Tegen dit besluit heeft eiseres bij brief van 27 november 2006, aangevuld bij brief van 26 januari 2007, bezwaar gemaakt.
Bij besluit van 14 maart 2007 heeft verweerder het bezwaarschrift niet-ontvankelijk verklaard. Daarbij heeft verweerder verwezen naar het advies van 8 februari 2007 van de adviescommissie bezwaren.
Tegen dit besluit heeft eiseres bij brief van 13 april 2007 beroep ingesteld.
Verweerder heeft op de zaak betrekking hebbende stukken ingezonden.
Het beroep is behandeld ter zitting van 18 september 2008, alwaar eiseres niet is verschenen. Verweerder zich heeft laten vertegenwoordigen door mr. M. Bregman, J. Zijp en R. Wagenaar, allen werkzaam bij het hoogheemraadschap Hollands Noorderkwartier. Namens de derde partij zijn verschenen A.I.L. Rennings, werkzaam bij de Dienst Landelijk Gebied, en B. Hakvoort, voorzitter van de Landinrichtingscommissie.
2. Overwegingen
2.1 Ingevolge artikel 6:5, eerste lid, aanhef en onder d, van de Algemene wet bestuursrecht (hierna: Awb) bevat een bezwaarschrift de gronden van het bezwaar.

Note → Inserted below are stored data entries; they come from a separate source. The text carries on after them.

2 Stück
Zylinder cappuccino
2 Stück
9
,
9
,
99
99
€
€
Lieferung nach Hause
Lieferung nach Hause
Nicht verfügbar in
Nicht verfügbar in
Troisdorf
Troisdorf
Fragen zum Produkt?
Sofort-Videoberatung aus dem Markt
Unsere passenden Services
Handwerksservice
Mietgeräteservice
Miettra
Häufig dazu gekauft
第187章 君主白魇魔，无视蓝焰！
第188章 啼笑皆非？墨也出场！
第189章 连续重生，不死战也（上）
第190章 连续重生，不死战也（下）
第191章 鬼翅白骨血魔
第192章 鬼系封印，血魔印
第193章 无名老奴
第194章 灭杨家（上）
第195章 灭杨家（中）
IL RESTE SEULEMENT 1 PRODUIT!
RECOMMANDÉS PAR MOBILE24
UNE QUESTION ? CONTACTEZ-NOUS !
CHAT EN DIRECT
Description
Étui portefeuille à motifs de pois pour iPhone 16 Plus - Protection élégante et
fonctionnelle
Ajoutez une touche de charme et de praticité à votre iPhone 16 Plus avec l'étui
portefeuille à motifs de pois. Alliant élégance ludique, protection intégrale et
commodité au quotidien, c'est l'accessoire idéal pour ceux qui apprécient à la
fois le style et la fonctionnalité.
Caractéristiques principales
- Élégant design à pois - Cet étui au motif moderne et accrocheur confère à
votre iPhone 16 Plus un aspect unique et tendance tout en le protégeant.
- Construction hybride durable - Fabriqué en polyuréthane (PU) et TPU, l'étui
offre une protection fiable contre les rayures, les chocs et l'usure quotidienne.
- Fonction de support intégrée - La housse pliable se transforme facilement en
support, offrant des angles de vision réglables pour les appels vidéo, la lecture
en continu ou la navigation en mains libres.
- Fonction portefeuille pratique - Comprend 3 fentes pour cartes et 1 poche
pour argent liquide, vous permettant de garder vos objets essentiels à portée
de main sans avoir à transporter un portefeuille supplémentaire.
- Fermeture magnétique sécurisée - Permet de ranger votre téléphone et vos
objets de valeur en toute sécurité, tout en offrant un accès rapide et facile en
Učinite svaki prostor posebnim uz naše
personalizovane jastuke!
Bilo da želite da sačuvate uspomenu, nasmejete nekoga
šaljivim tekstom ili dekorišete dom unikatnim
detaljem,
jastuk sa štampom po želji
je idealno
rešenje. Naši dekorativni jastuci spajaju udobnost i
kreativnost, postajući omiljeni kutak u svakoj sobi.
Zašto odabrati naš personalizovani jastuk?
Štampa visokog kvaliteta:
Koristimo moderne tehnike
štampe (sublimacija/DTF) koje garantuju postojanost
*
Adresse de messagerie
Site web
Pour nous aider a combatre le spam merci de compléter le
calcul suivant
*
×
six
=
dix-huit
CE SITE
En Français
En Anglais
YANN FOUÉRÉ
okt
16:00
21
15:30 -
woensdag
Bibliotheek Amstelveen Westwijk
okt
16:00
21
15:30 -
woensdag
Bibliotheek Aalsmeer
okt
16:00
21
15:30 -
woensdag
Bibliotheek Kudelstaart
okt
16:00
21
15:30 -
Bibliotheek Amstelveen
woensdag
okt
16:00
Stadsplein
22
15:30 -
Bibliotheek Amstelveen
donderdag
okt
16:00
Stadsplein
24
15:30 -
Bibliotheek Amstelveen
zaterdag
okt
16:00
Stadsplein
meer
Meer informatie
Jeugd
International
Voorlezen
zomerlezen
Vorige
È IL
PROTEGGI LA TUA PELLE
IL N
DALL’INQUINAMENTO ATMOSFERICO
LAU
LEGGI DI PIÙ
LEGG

Ingevolge artikel 6:6, aanhef en onder a, van de Awb kan het bezwaar niet-ontvankelijk worden verklaard indien niet is voldaan aan artikel 6:5 of enig ander bij de wet gesteld vereiste voor het in behandeling nemen van het bezwaar, mits de indiener de gelegenheid heeft gehad het verzuim te herstellen binnen een hem daartoe gestelde termijn.
Ingevolge artikel 6:7 van de Awb bedraagt de termijn voor het indienen van een bezwaarschrift zes weken.
2.2 Verweerder stelt zich op het standpunt dat eiseres de gronden van het bezwaar niet tijdig kenbaar heeft gemaakt en heeft het bezwaarschrift daarom niet-ontvankelijk verklaard. Eiseres kan zich met dit besluit niet verenigen.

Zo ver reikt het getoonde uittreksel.